Ted Cruz Discusses Education Policy in Iowa

IMG_0258I interviewed U.S. Senator Ted Cruz (R-TX), who has declared his presidential campaign, while he was in Iowa for the Iowa Faith & Freedom Coalition Spring Kickoff for Caffeinated Thoughts.  We discussed education first.

Shane: I write a lot about Common Core and you mention Common Core a lot in a number of your speeches.  You talk a lot about Common Core, however with Common Core actually being decided at the state level, what is it that the federal government can do to address the problem?

Senator Cruz: Well the federal government can stop mandating it and using Race to the Top funds to force states to adopt Common Core.  What the Obama administration is to use the coercive power of federal money to get states down this road, and they are also trying to intrude with federal oversight of substantive standards.  I think the federal government has no business whatsoever being involved in the curriculum that is taught in the schools.  We need to repeal Common Core, all together, I’m categorically opposed to it. 

I think that education should be at the state level, or even better, at the local level.  The advantage of having it at the state level is that it gives parents direct control over the education of our kids.  Education is too important to be governed by some distant bureaucrat in Washington – all of us as parents need to have direct input into what our kids are taught.

Shane: The Senate HELP Committee passed the ESEA reauthorization out, what is your position on that current bill?  Have you had a chance to read it?

Senator Cruz:  You know it is coming out of committee so I’m studying the details of that particular bill.  I believe we should be reducing, or even better, eliminating the strings and mandates that are coming out of the federal government regarding education.  We should be expanding school choice.  We should be empowering parents and children to choose the best education for their families and I am a passionate advocate of school choice.  I think school choice is the civil rights issue of the 21st century, and every child has a right to a quality education regardless of race, ethnicity, wealth or zip code.  So I’ve filed legislation, along with Senator Mike Lee, to allow the federal money that is currently going to education to follow the child, to be portable with the child so you can expand options so kids can have better education and a greater hope and future.

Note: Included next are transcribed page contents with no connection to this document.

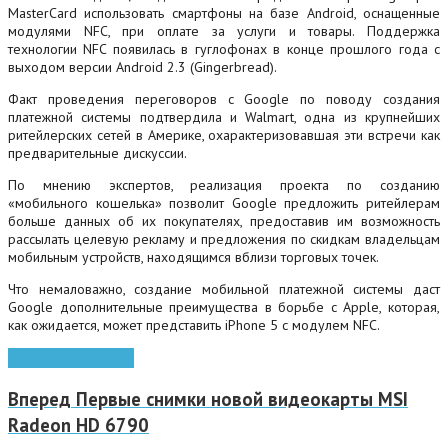
MasterCard использовать смартфоны на базе Android, оснащенные
модулями NFC, при оплате за услуги и товары. Поддержка
технологии NFC появилась в гуглофонах в конце прошлого года с
выходом версии Android 2.3 (Gingerbread).
Факт проведения переговоров с Google по поводу создания
платежной системы подтвердила и Walmart, одна из крупнейших
ритейлерских сетей в Америке, охарактеризовавшая эти встречи как
предварительные дискуссии.
По мнению экспертов, реализация проекта по созданию
«мобильного кошелька» позволит Google предложить ритейлерам
больше данных об их покупателях, предоставив им возможность
рассылать целевую рекламу и предложения по скидкам владельцам
мобильным устройств, находящимся вблизи торговых точек.
Что немаловажно, создание мобильной платежной системы даст
Google дополнительные преимущества в борьбе с Apple, которая,
как ожидается, может представить iPhone 5 с модулем NFC.
Android
google
NFC
Вперед
Первые снимки новой видеокарты MSI
Radeon HD 6790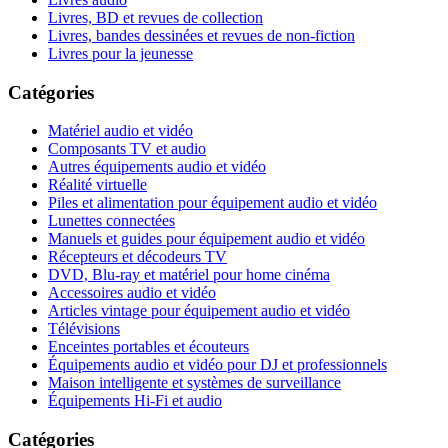
Livres, BD et revues de collection
Livres, bandes dessinées et revues de non-fiction
Livres pour la jeunesse
Catégories
Matériel audio et vidéo
Composants TV et audio
Autres équipements audio et vidéo
Réalité virtuelle
Piles et alimentation pour équipement audio et vidéo
Lunettes connectées
Manuels et guides pour équipement audio et vidéo
Récepteurs et décodeurs TV
DVD, Blu-ray et matériel pour home cinéma
Accessoires audio et vidéo
Articles vintage pour équipement audio et vidéo
Télévisions
Enceintes portables et écouteurs
Équipements audio et vidéo pour DJ et professionnels
Maison intelligente et systèmes de surveillance
Équipements Hi-Fi et audio
Catégories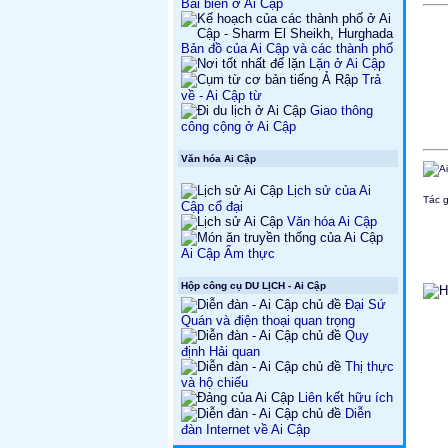
Bãi biển ở Ai Cập
Bản đồ của Ai Cập và các thành phố
Lặn ở Ai Cập
Trả
về - Ai Cập từ
Giao thông
công cộng ở Ai Cập
Văn hóa Ai Cập
Lịch sử của Ai
Tác g
Cập cổ đại
Văn hóa Ai Cập
Ai Cập Ẩm thực
Hộp công cụ DU LỊCH - Ai Cập
Đại Sứ
Quán và điện thoại quan trọng
Quy
định Hải quan
Thị thực
và hộ chiếu
Liên kết hữu ích
Diễn
đàn Internet về Ai Cập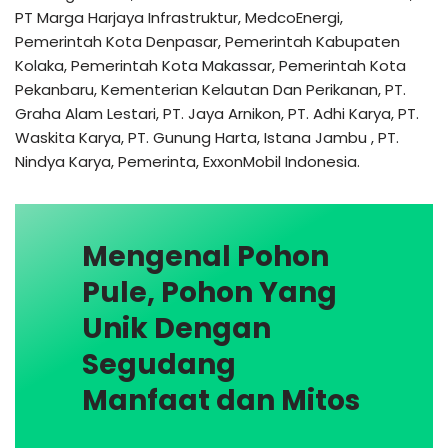
PT Marga Harjaya Infrastruktur, MedcoEnergi,
Pemerintah Kota Denpasar, Pemerintah Kabupaten
Kolaka, Pemerintah Kota Makassar, Pemerintah Kota
Pekanbaru, Kementerian Kelautan Dan Perikanan, PT.
Graha Alam Lestari, PT. Jaya Arnikon, PT. Adhi Karya, PT.
Waskita Karya, PT. Gunung Harta, Istana Jambu , PT.
Nindya Karya, Pemerinta, ExxonMobil Indonesia.
Mengenal Pohon
Pule, Pohon Yang
Unik Dengan
Segudang
Manfaat dan Mitos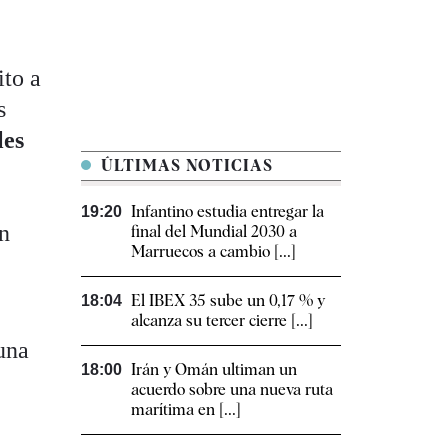
ito a
s
les
ÚLTIMAS NOTICIAS
Infantino estudia entregar la
19:20
un
final del Mundial 2030 a
Marruecos a cambio [...]
El IBEX 35 sube un 0,17 % y
18:04
alcanza su tercer cierre [...]
una
Irán y Omán ultiman un
18:00
acuerdo sobre una nueva ruta
marítima en [...]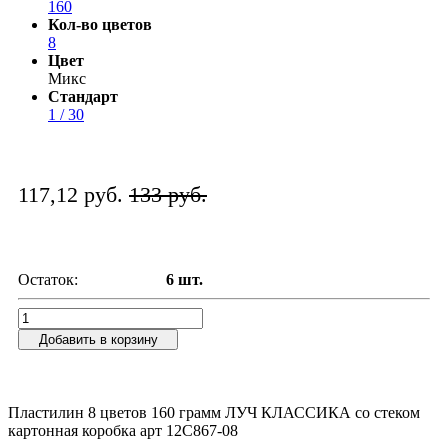
160
Кол-во цветов
8
Цвет
Микс
Стандарт
1 / 30
117,12 руб.
133 руб.
Остаток:
6 шт.
Добавить в корзину
Пластилин 8 цветов 160 грамм ЛУЧ КЛАССИКА со стеком
картонная коробка арт 12С867-08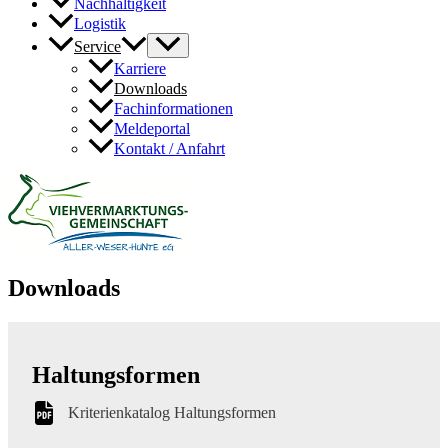
Nachhaltigkeit
Logistik
Service
Karriere
Downloads
Fachinformationen
Meldeportal
Kontakt / Anfahrt
Downloads
Haltungsformen
Kriterienkatalog Haltungsformen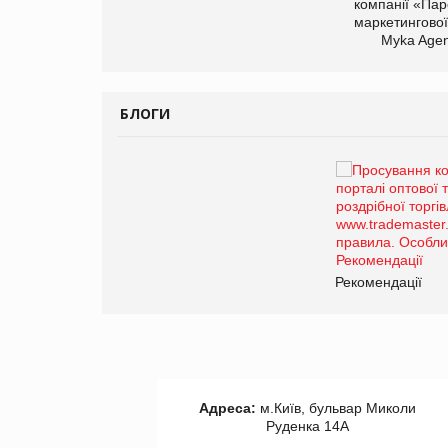
компанії «Пар
маркетингової
Myka Agen
БЛОГИ
Брагина Людмила
Просування компанії на
порталі оптової та
роздрібної торгівлі
www.trademaster.ua.
правила. Особливості.
ії
Рекомендації
Адреса:
м.Київ, бульвар Миколи
Руденка 14А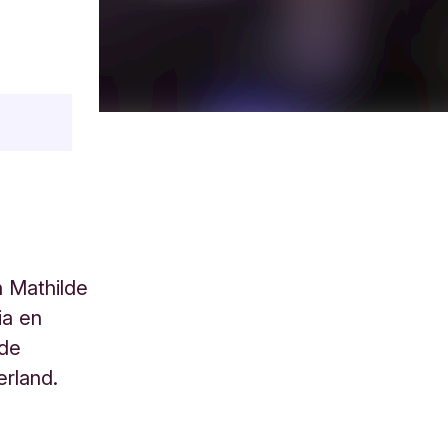
n Mathilde
ia en
 de
erland.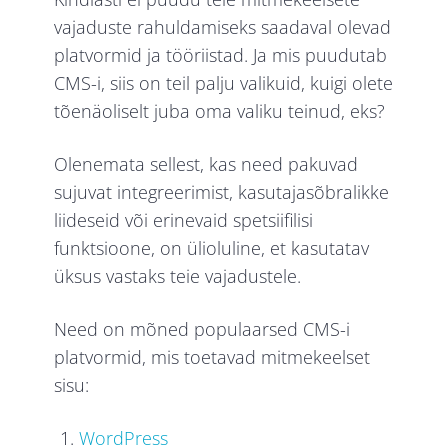
vajaduste rahuldamiseks saadaval olevad
platvormid ja tööriistad. Ja mis puudutab
CMS-i, siis on teil palju valikuid, kuigi olete
tõenäoliselt juba oma valiku teinud, eks?
Olenemata sellest, kas need pakuvad
sujuvat integreerimist, kasutajasõbralikke
liideseid või erinevaid spetsiifilisi
funktsioone, on ülioluline, et kasutatav
üksus vastaks teie vajadustele.
Need on mõned populaarsed CMS-i
platvormid, mis toetavad mitmekeelset
sisu:
WordPress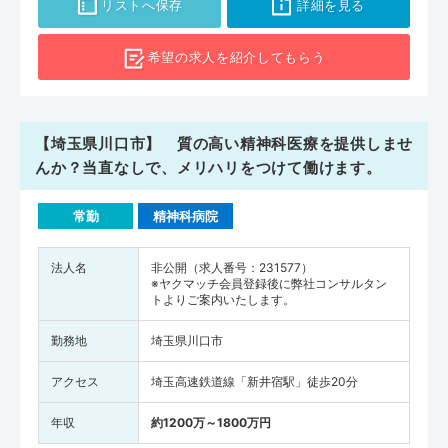
リストへ保存
詳細を見る
希望の求人を
紹介してもらう
【埼玉県川口市】 質の高い精神科医療を提供しませ
んか？当直なしで、メリハリをつけて働けます。
常勤
精神科病院
法人名
非公開（求人番号：231577）
※ヤクマッチ会員登録後に弊社コンサルタン
トよりご案内いたします。
勤務地
埼玉県川口市
アクセス
埼玉高速鉄道線「新井宿駅」徒歩20分
年収
約1200万～1800万円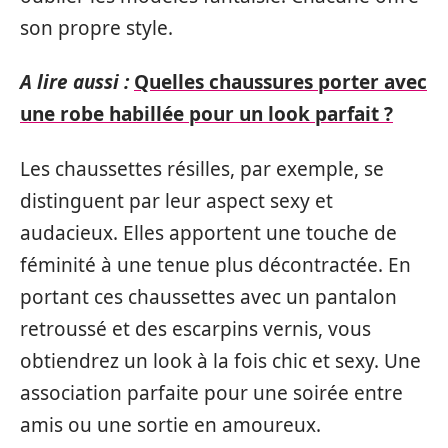
son propre style.
A lire aussi :
Quelles chaussures porter avec
une robe habillée pour un look parfait ?
Les chaussettes résilles, par exemple, se
distinguent par leur aspect sexy et
audacieux. Elles apportent une touche de
féminité à une tenue plus décontractée. En
portant ces chaussettes avec un pantalon
retroussé et des escarpins vernis, vous
obtiendrez un look à la fois chic et sexy. Une
association parfaite pour une soirée entre
amis ou une sortie en amoureux.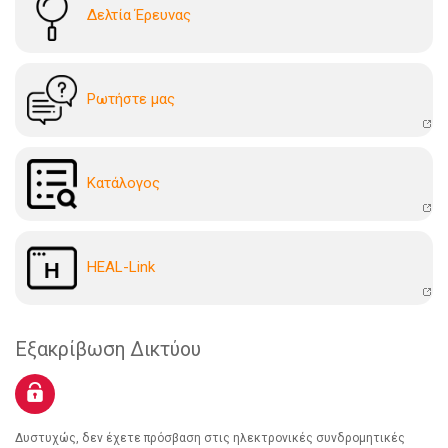
Δελτία Έρευνας
Ρωτήστε μας
Kατάλογoς
HEAL-Link
Εξακρίβωση Δικτύου
Δυστυχώς, δεν έχετε πρόσβαση στις ηλεκτρονικές συνδρομητικές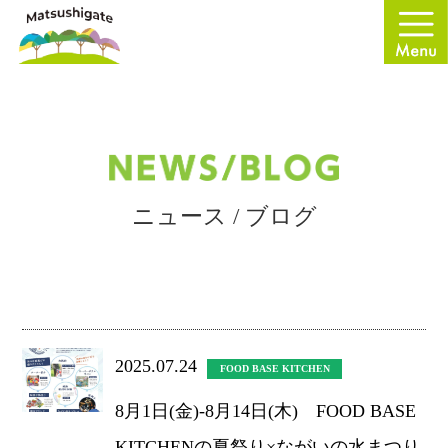
ニュース / ブログ
2025.07.24
FOOD BASE KITCHEN
8月1日(金)-8月14日(木) FOOD BASE
KITCHENの夏祭り×ながいの水まつり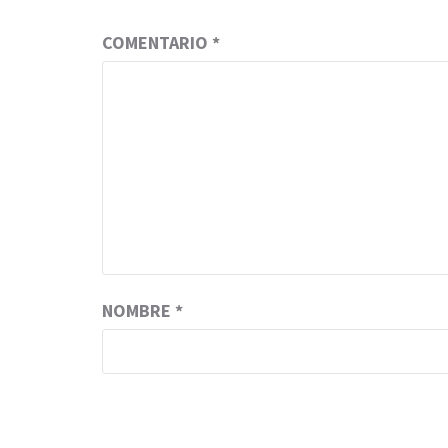
COMENTARIO
*
NOMBRE
*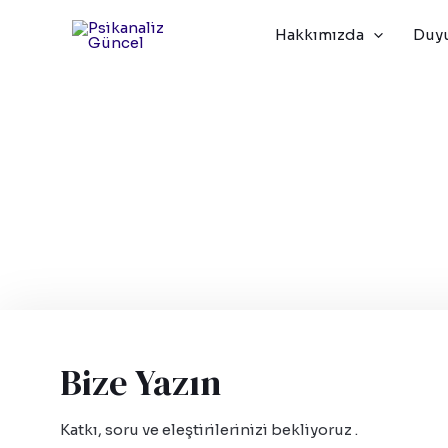
İçeriğe
Hakkımızda
Duyu
atla
Bize Yazın
Katkı, soru ve eleştirilerinizi bekliyoruz .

Shane: So like an education savings account?

Senator Cruz: Different from an education savings account, but I support that.  I support anything and everything that gives more choice to children and expands their options with education.

You can catch the entire interview here.

2 thoughts on “Ted Cruz Discusses Education Policy in Iowa

  1. Shane, “Common Core decided at state level” is a fallacy. In 2009, Race to the Top (RTTT), offered the states a waiver of NCLB, another failed federal plan that couldn’t live up to its promises, but they also had to agree to a new set of standards and testing, sight unseen. The CCS were already developed but unnamed, PARCC and SBAC testing are federally mandated. The very title, Common Core State Standards is a lie. The states had nothing to do with developing the standards. They were developed by a small cadre selected and funded by Bill Gates, and the standards reflect his socialist leanings. They are more properly titled Common Core Gates; Standards. American Values and Culture are undermined daily in classrooms. The Family, Religion, the Constitution, American History, and the Founding Father are discredited. These are right out of the 45 Communist Goals for America, entered into the Congressional Record–Appendix, pp. A34-A35, on Thursday, January 10, 1963.
    In addition, to agreeing to this in the RTTT application (most states didn’t get a dime of RTTT funds), Senator Cruz is spot on, the states adopted because they were over a barrel and coercive federal funds were tempting. Every phase of education is under federal scrutiny, the funds are drying up, and federally mandated technology, Longitudinal Data Systems, and recurring testing expenses are now the burden of the local school boards. Children are given intrusive surveys asking self-incriminating questions that police can’t ask of a minor child. Sexual activity, drug use (prescription, non-prescription and street) questions are the subject of surveys in schools. Surveys ask questions about family life, religious practices, family gun ownership, alcohol use, fuel used to heat the home, flow restrictors on showers in the home. And answers are sent up the line for the use of the Administration’s agencies.
    I haven’t read all of your interviews, just Walker’s and Cruz’. Although I prefer to vote for someone who has actually governed, Walker just flunked, all talk and no action. So has Huckabee and Bush. Cruz seems to understand the scope of the problem.

    I wish the South Dakota Congressional Delegation would quit parroting Arne Duncan.

    1. Bobbe,

      Yes there was RTTT money. I’ve been writing about Common Core since 2010 so I know the history. My point is that the Feds can’t repeal anything… Congress didn’t vote on Common Core perse, but Cruz is absolutely right that they can stop funding, and change how Feds are involved. Often we tend to blame the Feds, they didn’t create Common Core. They helped to push it onto the states with RTTT and later with NCLB waivers, but Governors and State School Boards are complicit as they were the ones who decided to adopt it. States are the ones who will repeal it, Congress can defund.